Excerpted text:
════════════════════

Can our civilization colonize solar system while reliant on fossil fuels?

Question

As the Space X's starship edges closer to reality, it's time to ask a question if our civilization can colonize other planets in the solar system while being still reliant on fossil fuels.

Could we do this BEFORE transitioning to a civilisation which does not rely on fossil fuels, or to a Kardashev's type I civilization (harnessing all energy of our planet)?

Certainly a start can be made (base on the Moon, maybe base on Mars), but is there sufficient energy left in Earth's fossil fuels (and harvestable Moon resources like hydrogen isotopes etc.) to support solar system colonization? If there is sufficient energy remaining would the consequences of burning the fuel we would need be bad or other reasons?

Answer 1

There are at least two approaches to colonizing a planet or a moon:

• you can send a relatively small number of people there and assume the population will grow in the way small populations sometimes do;
• you can send a relatively large number of people there.

Effects of lifting a large number of people

So, considering the case where we plan to send a fairly large number of people, an interesting thing then is to consider whether, with rockets driven by fossil fuels, you can lift a large number of people without doing enormous damage to the remaining population. One particular enormous damage you might do is to cause enough warming that bad things happen in due course. We're already doing this in other ways of course, but it's worth looking at the $\mathrm{CO_2}$ emissions of lifting people off Earth in really large numbers.

To do this properly is quite hard: you need to work out the $\Delta V$ properly, know the $I_\mathrm{sp}$ of your launch system, consider how much fuel gets burnt in the atmosphere (obviously the fuel you burn out of the atmosphere does not count, at all), consider other impacts of burning the fuel (aerosols, which may cause some cooling, other pollutants which may do either), consider the cost of producing launch vehicle, the oxidiser, any fuel which does not dirctly produce $\mathrm{CO_2}$ and so on: it's a big engineering calculation.

════════════════════

(Collected data)
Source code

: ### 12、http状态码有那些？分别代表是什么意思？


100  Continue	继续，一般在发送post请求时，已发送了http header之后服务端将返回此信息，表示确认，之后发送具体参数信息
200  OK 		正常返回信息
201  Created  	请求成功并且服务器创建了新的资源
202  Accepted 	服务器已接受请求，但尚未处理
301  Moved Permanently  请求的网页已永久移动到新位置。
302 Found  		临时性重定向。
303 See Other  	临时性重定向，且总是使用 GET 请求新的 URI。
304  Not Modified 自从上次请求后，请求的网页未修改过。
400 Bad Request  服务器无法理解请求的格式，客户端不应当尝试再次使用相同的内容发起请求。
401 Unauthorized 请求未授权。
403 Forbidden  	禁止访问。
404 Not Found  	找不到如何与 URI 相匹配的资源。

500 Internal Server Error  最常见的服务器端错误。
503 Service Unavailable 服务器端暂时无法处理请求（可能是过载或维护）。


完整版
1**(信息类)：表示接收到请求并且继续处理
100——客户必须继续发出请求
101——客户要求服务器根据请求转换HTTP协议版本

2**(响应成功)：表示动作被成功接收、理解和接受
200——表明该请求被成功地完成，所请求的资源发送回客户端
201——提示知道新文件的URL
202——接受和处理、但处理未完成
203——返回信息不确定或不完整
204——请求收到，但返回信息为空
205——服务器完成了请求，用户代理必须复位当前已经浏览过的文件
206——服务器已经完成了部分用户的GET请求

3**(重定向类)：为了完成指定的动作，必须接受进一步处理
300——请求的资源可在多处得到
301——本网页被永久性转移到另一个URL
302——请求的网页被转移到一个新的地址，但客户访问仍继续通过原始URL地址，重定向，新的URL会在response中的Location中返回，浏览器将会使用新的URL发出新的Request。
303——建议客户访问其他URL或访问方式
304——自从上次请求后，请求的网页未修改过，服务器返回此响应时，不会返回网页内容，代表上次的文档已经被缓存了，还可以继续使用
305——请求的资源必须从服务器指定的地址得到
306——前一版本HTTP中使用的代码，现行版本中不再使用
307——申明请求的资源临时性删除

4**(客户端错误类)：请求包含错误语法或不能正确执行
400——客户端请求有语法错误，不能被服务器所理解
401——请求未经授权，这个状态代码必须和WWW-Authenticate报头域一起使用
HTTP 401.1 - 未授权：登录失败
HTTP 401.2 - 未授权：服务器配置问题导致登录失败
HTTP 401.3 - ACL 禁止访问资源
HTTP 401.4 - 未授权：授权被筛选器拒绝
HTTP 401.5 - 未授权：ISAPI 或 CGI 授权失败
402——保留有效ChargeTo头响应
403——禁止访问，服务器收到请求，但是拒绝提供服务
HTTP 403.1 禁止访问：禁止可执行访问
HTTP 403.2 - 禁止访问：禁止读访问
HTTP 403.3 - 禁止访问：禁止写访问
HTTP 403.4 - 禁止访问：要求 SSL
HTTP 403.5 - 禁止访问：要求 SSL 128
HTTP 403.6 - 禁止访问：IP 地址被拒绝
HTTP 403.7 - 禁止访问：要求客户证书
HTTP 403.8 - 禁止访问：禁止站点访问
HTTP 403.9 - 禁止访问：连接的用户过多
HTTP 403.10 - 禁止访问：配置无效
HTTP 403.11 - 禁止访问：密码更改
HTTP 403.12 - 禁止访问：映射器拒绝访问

════════════════════

What this task involves:
Continue the thread on colonizing the solar system while relying on fossil fuels, beginning right after its last sentence.

Solved problem:
So, as an annoying theoretical physics person, I'm going to do a horrible spherical-cow estimation in the hipe that the answer is right to a factor of a few. I'll make the following assumptions:

• we're lifting people with something like an S-IC, burning RP-1;
• that system can lift enough to put one person and their required support equipment on Mars (so they need something like 3 times more support equipment to live on Mars indefinitely than the Apollo astronauts did to live, briefly, on the Moon, and I assume that the Apollo stack could have put someone on Mars) (note also it does not matter whether you send the support equipment separately: it still costs you to lift it);
• There is a production-cost fudge factor, $k$ which accounts for emissions from anything but the first-stage (the S-II should not have emitted anything directly, but probably making its fuel did) and emissions in production. I'll assume $k = 2$ initially.

So, OK, let's do the maths.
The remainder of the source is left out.